15 minutes. that's all i can manage tonight. i woke up at 4:30 today and couldn't fall back asleep. my alarm sang an hour later and i've been going full boar (is that the proper expression--i don't even have time to google it for verification. or maybe i did and i'm just stuck in these parentheses.) ever since.
after work i arranged the rest of my evening, ran a couple of errands, remembered to drop off some supplies that were purchased for a volunteer gig, grabbed dinner on the go and met up with old friends for a couple hours of laughs comparable to the gang at comedy sportz. a good night.
but then it was time for the driving home, the sentimental music, the replaying of the weight of certain conversations amidst the lighthearted entertainment, the moody fog gathering heavily around the street lamps and the fat-crescent-almost-half-moon creeping between clouds when i drove by the high school that four of us graduated from.
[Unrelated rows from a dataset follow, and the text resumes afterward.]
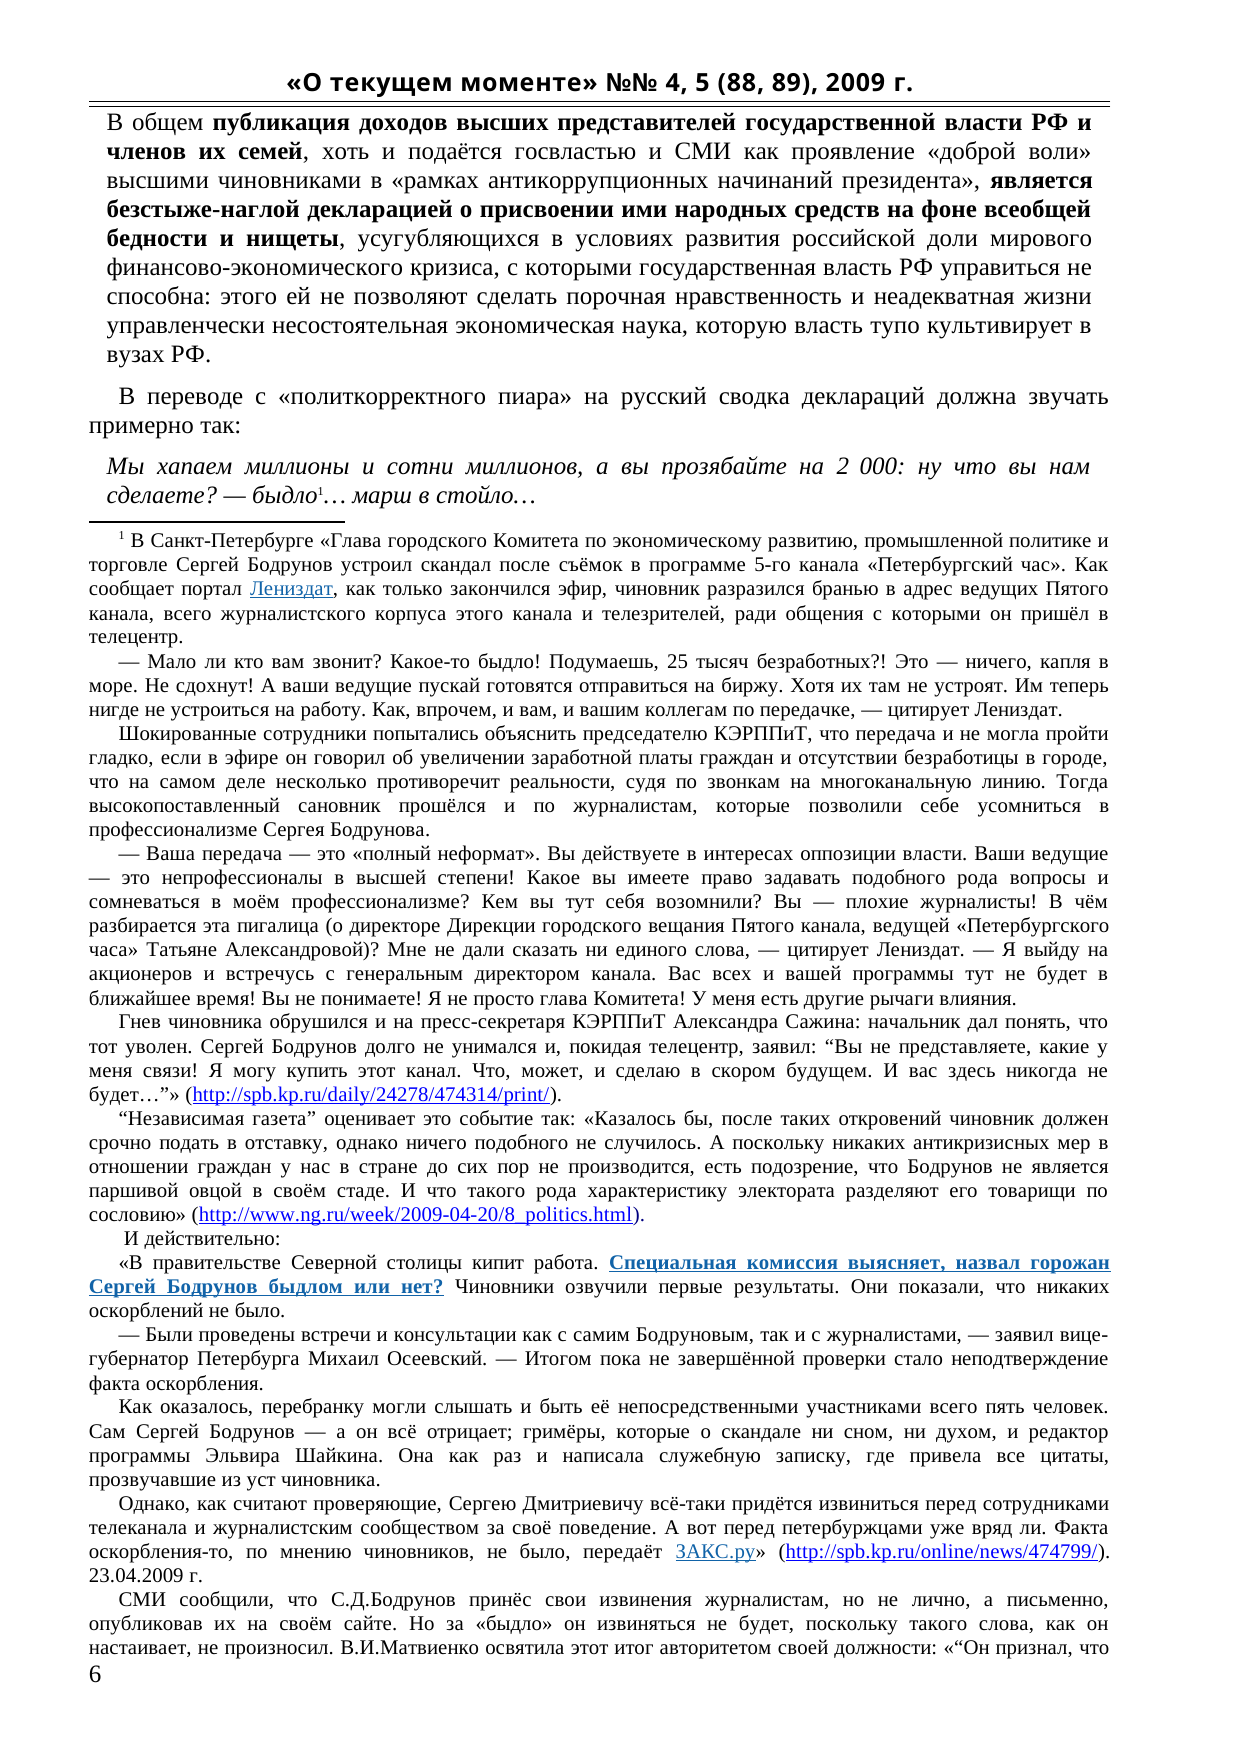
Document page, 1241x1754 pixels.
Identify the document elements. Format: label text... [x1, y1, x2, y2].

text «В правительстве Северной столицы кипит работа. Специальная комиссия выясняет, назвал горожан Сергей Бодрунов быдлом или нет? Чиновники озвучили первые результаты. Они показали, что никаких оскорблений не было. [89, 1250, 1110, 1322]
text В Санкт-Петербурге «Глава городского Комитета по экономическому развитию, промышленной политике и торговле Сергей Бодрунов устроил скандал после съёмок в программе 5-го канала «Петербургский час». Как сообщает портал Лениздат, как только закончился эфир, чиновник разразился бранью в адрес ведущих Пятого канала, всего журналистского корпуса этого канала и телезрителей, ради общения с которыми он пришёл в телецентр. [89, 528, 1110, 648]
text Мы хапаем миллионы и сотни миллионов, а вы прозябайте на 2 000: ну что вы нам сделаете? — быдло… марш в стойло… [106, 451, 1093, 509]
text — Ваша передача — это «полный неформат». Вы действуете в интересах оппозиции власти. Ваши ведущие — это непрофессионалы в высшей степени! Какое вы имеете право задавать подобного рода вопросы и сомневаться в моём профессионализме? Кем вы тут себя возомнили? Вы — плохие журналисты! В чём разбирается эта пигалица (о директоре Дирекции городского вещания Пятого канала, ведущей «Петербургского часа» Татьяне Александровой)? Мне не дали сказать ни единого слова, — цитирует Лениздат. — Я выйду на акционеров и встречусь с генеральным директором канала. Вас всех и вашей программы тут не будет в ближайшее время! Вы не понимаете! Я не просто глава Комитета! У меня есть другие рычаги влияния. [89, 841, 1110, 1009]
text — Мало ли кто вам звонит? Какое-то быдло! Подумаешь, 25 тысяч безработных?! Это — ничего, капля в море. Не сдохнут! А ваши ведущие пускай готовятся отправиться на биржу. Хотя их там не устроят. Им теперь нигде не устроиться на работу. Как, впрочем, и вам, и вашим коллегам по передачке, — цитирует Лениздат. [89, 648, 1110, 721]
text В переводе с «политкорректного пиара» на русский сводка деклараций должна звучать примерно так: [89, 381, 1110, 439]
text Однако, как считают проверяющие, Сергею Дмитриевичу всё-таки придётся извиниться перед сотрудниками телеканала и журналистским сообществом за своё поведение. А вот перед петербуржцами уже вряд ли. Факта оскорбления-то, по мнению чиновников, не было, передаёт ЗАКС.ру» (http://spb.kp.ru/online/news/474799/). 23.04.2009 г. [89, 1491, 1110, 1587]
text “Независимая газета” оценивает это событие так: «Казалось бы, после таких откровений чиновник должен срочно подать в отставку, однако ничего подобного не случилось. А поскольку никаких антикризисных мер в отношении граждан у нас в стране до сих пор не производится, есть подозрение, что Бодрунов не является паршивой овцой в своём стаде. И что такого рода характеристику электората разделяют его товарищи по сословию» (http://www.ng.ru/week/2009-04-20/8_politics.html). [89, 1106, 1110, 1226]
text Шокированные сотрудники попытались объяснить председателю КЭРППиТ, что передача и не могла пройти гладко, если в эфире он говорил об увеличении заработной платы граждан и отсутствии безработицы в городе, что на самом деле несколько противоречит реальности, судя по звонкам на многоканальную линию. Тогда высокопоставленный сановник прошёлся и по журналистам, которые позволили себе усомниться в профессионализме Сергея Бодрунова. [89, 721, 1110, 841]
text Как оказалось, перебранку могли слышать и быть её непосредственными участниками всего пять человек. Сам Сергей Бодрунов — а он всё отрицает; гримёры, которые о скандале ни сном, ни духом, и редактор программы Эльвира Шайкина. Она как раз и написала служебную записку, где привела все цитаты, прозвучавшие из уст чиновника. [89, 1394, 1110, 1491]
text — Были проведены встречи и консультации как с самим Бодруновым, так и с журналистами, — заявил вице-губернатор Петербурга Михаил Осеевский. — Итогом пока не завершённой проверки стало неподтверждение факта оскорбления. [89, 1322, 1110, 1394]
text Гнев чиновника обрушился и на пресс-секретаря КЭРППиТ Александра Сажина: начальник дал понять, что тот уволен. Сергей Бодрунов долго не унимался и, покидая телецентр, заявил: “Вы не представляете, какие у меня связи! Я могу купить этот канал. Что, может, и сделаю в скором будущем. И вас здесь никогда не будет…”» (http://spb.kp.ru/daily/24278/474314/print/). [89, 1009, 1110, 1106]
text СМИ сообщили, что С.Д.Бодрунов принёс свои извинения журналистам, но не лично, а письменно, опубликовав их на своём сайте. Но за «быдло» он извиняться не будет, поскольку такого слова, как он настаивает, не произносил. В.И.Матвиенко освятила этот итог авторитетом своей должности: «“Он признал, что [89, 1587, 1110, 1659]
text И действительно: [89, 1226, 1110, 1250]
text В общем публикация доходов высших представителей государственной власти РФ и членов их семей, хоть и подаётся госвластью и СМИ как проявление «доброй воли» высшими чиновниками в «рамках антикоррупционных начинаний президента», является безстыже-наглой декларацией о присвоении ими народных средств на фоне всеобщей бедности и нищеты, усугубляющихся в условиях развития российской доли мирового финансово-экономического кризиса, с которыми государственная власть РФ управиться не способна: этого ей не позволяют сделать порочная нравственность и неадекватная жизни управленчески несостоятельная экономическая наука, которую власть тупо культивирует в вузах РФ. [106, 107, 1093, 368]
i've lived in southern california for what feels like a long time. there are things that i miss from those days when we were teenagers. but at the same time, i wonder how much i've really, truly changed? from those days of being a marching band geek, a self-proclaimed social butterfly (i enjoyed visiting different groups of friends around campus at lunch time), awkwardly sporting oversized flannels and .... it was a long time ago, and yet it wasn't. all these experiences we go through together, the collective of humanity and then there's my small niche in the world.
so, what i'm saying is this: i'm glad to know you.